Remember, remember, the fifth of November, Gunpowder, Treason and Plot
Si j'en crois les puristes, V pour Vendetta n'a que peu à voir avec le comic d'Alan Moore, sinon par les personnages majeurs et l'esthétique.
Tant mieux, finalement s'écarter radicalement de la trame du bouquin évite les accusations d'adaptation ratée, dont parfois je me moque royalement.
Nul doute toutefois que je lirai le comic car il semble d'excellente qualité !
Mais V pour Vendetta est avant tout un excellent film en lui-même, et voici pourquoi.
Étape 1 : acteurs parfaits
Hugo Weaving et sa diction si envoûtante, mise ici au service de textes hallucinants, d'une prestance et d'une magnificence absolues.
Il campe en outre un V à la fois mystérieux et dangereux, implacable et touchant, déterminé et compatissant.
Nullement handicapé par le masque qu'il portera du début à la fin, Weaving confère à V une expressivité bluffante par de simples mouvements de tête, d'épaule, des postures trahissant l'homme de théâtre, une gestuelle précise et fluide.
C'est terriblement chargé en émotions, et à la fois un exercice de style et une maîtrise technique incroyables.
En contre-champ Natalie Portman incarne Evey, la paisible petite employée de la chaîne de télévision officielle qui va rentrer en possession de l'héritage politique laissé par ses parents, parfois à son corps défendant, efficacement épaulé par V dans ce parcours initiatique, un peu trop efficacement peut-être.
Sublime, transcendée, Natalie resplendit de bout en bout, même le crâne rasé, une image qui la poursuivra également hors des plateaux tant son visage radieux dépasse ce qui est souvent pour d'autres un handicap.
Débordante de sensualité et à la fois de conviction, c'est sans nul doute l'un de ses meilleurs rôles, sinon le meilleur.
Étape 2 : le visuel
Jeux d'ombres et de lumière, noir et blanc ou couleur, le rouge dominant bien évidemment, V pour Vendetta est une succession de tableaux léchés dans les moindres détails, brossant un monde à la fois sombre et chatoyant, un peu à l'image d'un Blade Runner (j'entends déjà crier au scandale d'une telle comparaison, peu importe).

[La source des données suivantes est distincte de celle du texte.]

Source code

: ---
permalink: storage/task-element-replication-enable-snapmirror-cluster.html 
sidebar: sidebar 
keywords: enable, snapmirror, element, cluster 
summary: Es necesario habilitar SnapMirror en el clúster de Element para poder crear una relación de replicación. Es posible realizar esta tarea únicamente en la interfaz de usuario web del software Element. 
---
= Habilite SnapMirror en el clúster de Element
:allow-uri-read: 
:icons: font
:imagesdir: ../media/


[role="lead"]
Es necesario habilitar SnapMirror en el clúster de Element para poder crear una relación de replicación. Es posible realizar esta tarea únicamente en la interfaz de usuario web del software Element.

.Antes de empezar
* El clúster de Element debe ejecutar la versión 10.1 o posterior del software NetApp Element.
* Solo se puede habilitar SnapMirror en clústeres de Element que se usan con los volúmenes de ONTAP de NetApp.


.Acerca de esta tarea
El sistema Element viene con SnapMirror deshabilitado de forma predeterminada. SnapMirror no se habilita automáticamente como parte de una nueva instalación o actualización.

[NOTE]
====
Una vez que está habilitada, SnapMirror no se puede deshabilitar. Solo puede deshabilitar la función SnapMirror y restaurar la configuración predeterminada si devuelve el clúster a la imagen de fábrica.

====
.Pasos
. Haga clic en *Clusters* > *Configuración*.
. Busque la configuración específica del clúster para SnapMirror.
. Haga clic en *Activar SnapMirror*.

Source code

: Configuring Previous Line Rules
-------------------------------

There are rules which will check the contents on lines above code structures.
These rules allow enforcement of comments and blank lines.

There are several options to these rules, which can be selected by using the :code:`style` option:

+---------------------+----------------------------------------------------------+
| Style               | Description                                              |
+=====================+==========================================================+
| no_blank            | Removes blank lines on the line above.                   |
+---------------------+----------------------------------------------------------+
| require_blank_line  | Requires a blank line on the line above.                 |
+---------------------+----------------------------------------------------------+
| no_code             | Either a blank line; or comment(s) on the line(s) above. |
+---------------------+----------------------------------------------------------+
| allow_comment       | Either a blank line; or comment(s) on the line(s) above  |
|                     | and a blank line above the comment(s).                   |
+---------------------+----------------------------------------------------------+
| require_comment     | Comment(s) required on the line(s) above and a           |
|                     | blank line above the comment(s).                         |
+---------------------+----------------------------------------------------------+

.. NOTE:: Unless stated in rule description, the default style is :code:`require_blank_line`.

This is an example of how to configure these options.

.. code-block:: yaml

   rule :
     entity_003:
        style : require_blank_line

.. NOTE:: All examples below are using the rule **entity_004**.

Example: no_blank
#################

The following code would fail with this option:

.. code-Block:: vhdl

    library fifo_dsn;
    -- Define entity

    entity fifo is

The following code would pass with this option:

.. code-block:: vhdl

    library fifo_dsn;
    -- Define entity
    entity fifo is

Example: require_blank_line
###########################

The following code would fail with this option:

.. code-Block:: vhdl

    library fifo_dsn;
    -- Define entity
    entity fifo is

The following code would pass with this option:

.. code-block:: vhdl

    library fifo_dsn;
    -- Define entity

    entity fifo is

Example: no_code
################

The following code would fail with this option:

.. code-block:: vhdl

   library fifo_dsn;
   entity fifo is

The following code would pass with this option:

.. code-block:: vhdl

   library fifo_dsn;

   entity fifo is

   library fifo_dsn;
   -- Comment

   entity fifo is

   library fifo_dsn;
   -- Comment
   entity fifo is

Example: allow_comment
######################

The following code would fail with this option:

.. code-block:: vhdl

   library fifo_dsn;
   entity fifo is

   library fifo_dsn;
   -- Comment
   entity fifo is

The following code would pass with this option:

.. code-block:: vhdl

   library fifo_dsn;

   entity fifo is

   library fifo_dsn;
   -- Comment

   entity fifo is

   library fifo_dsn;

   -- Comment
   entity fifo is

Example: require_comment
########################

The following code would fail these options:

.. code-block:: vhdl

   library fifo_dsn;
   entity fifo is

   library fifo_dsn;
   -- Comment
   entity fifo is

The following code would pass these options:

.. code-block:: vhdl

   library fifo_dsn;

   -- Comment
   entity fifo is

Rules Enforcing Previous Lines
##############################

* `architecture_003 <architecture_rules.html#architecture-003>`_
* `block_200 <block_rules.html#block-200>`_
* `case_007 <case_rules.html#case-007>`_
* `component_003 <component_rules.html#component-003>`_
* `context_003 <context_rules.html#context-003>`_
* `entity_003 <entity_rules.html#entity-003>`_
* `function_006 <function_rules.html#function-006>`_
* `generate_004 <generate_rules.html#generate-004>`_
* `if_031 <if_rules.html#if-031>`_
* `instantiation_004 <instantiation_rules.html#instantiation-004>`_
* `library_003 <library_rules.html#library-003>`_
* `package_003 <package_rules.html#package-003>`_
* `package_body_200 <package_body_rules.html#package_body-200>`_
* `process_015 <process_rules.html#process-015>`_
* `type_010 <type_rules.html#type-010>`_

Hormis V lui-même bien sûr, tous les personnages ont une identité forte, à laquelle on pourra simplement faire le léger reproche d'indiquer rapidement à qui l'on a affaire...
Décors soignés donc, mais également les chorégraphies, le déplacement de V est en lui-même un plaisir à l'oeil, qui devient ouvertement danse dès que s'engage le combat, au contact toujours.
Feux d'artifices, explosions, tout n'est qu'esthétisme exacerbé. Ravissement sans cesse renouvelé.
Étape 3 : la musique
Ici une chose principale à relever : l'Ouverture 1812 de Tchaikovsky.
Merveilleusement utilisée lors d'une scène qui vous marquera très probablement, elle accompagne souvent V dans ses actions terroristes, et parfois en filigrane de l'action, mais aussi en clôture.
L'un de ces exemples typiques du classique mis au service d'une oeuvre moderne, de la plus belle des manières.
Édulcoré ou amputé par rapport au support original, le scénario garde sa force et de ce que j'ai compris il a surtout été modernisé pour davantage toucher nos générations, ce qui était peut-être moins évident avec le comic (je ne puis pour l'instant pas en juger).
On peut concéder que la critique est parfois simple voire simpliste par moments, oui l'anarchisme est présenté sous une forme assez romantique, oui on comprend bien que la dictature c'est mal, elle est dépeinte sans grande subtilité, mais est-ce bien différent de la réalité, et surtout est-ce dommageable à la transmission du message ?
L'histoire de V, de Larkhill et de ses différents pensionnaires et résidents est intéressante, tout comme l'est la reconstitution lente de ce puzzle.
J'ai également beaucoup aimé la façon dont le régime fasciste présenté ici a procédé pour accéder au pouvoir (je n'en dévoilerai pas davantage).
Une problématique finalement très actuelle, sans sombrer dans la caricature, lorsqu'on voit les stratégies de terreur utilisées par certaines très grandes démocraties à l'encontre leur propres citoyens.
Le film prend au tripes, mêlant intrigue politique, sentiments très primaires et la conscience du peuple, que nous laissons parfois en effet filer au profit du petit confort quotidien.
Enchevêtrement d'action et de scènes très intimistes, aux personnages à fleur de peau, V ne manque jamais de me tirer quelques larmes, bien que ce soit l'un des films que j'ai le plus vus.
Je pourrais en parler encore des heures mais ceci est déjà digne des mes pavés les plus indigestes, je m'arrêterai donc sur la recommandation ferme de le voir, n'hésitez pas un instant, nonobstant les médisants barbus.